Ian Sansom, novelist and Professor of English and Comparative Literature at the University of Warwick, has reviewed the new Waugh biography in the current Literary Review. He is a bit more upbeat than some of the earlier reviewers:

Unexpectedly, yet perhaps inevitably, Evelyn Waugh is becoming more likeable as the years go by. Fifty years dead now, the vile, rude, snobbish, cigar-chomping, ear trumpet-brandishing, banana-gobbling bigot is slowly becoming, in distant memory and from a comfortable distance, a bit of an old sweetheart. The more one reads about him, the more one likes him….One can even perhaps begin to forgive the authors of biographies of Evelyn Waugh… For better or for worse, the endless exploring of the novels has now largely been superseded by the endless exploring of the life – and Philip Eade now adds yet another biography to the vast, teetering pile. The good news is that Evelyn Waugh: A Life Revisited represents a sort of tipping point: Eade’s even-handedness gently but firmly nudges Waugh’s work centre stage again.
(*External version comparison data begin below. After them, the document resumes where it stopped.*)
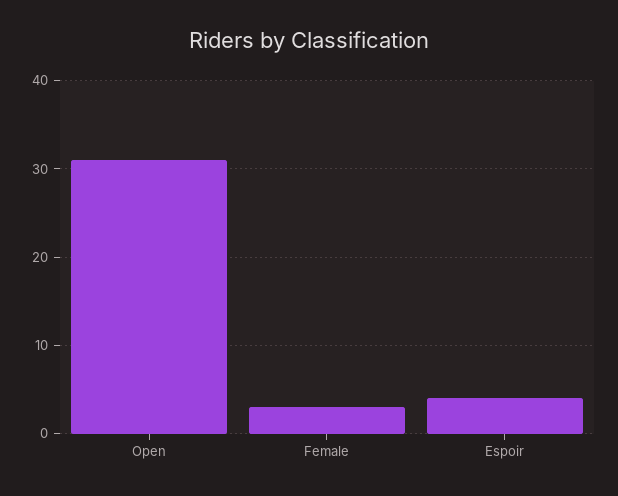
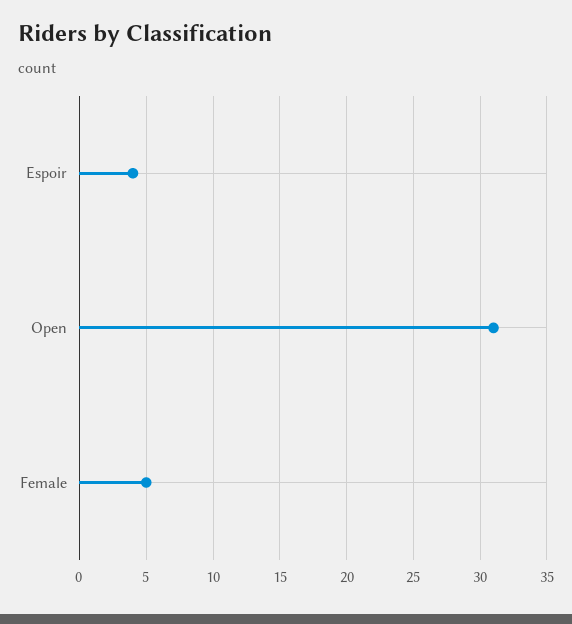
  {
    "Open": 31,
-   "Female": 3,
+   "Female": 5,
    "Espoir": 4
  }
So, rather the reverse of what several recent reviewers thought. Sansom mentions all of Waugh’s previous biographers, including Frederick Stopp, John Howard Wilson and, most recently, Duncan McLaren, who most of the others have overlooked. (Jeffrey Heath may also qualify but I think he was previously mentioned.) But in terms of what new material Eade’s version has to offer, it comes down to a bit more about Waugh’s homosexual relationships and some references to his unpublished letters to Teresa Jungman, who rejected his advances. After citing some of this material, Sansom concludes:

The best we can do is leave the poor man alone. But first read this book.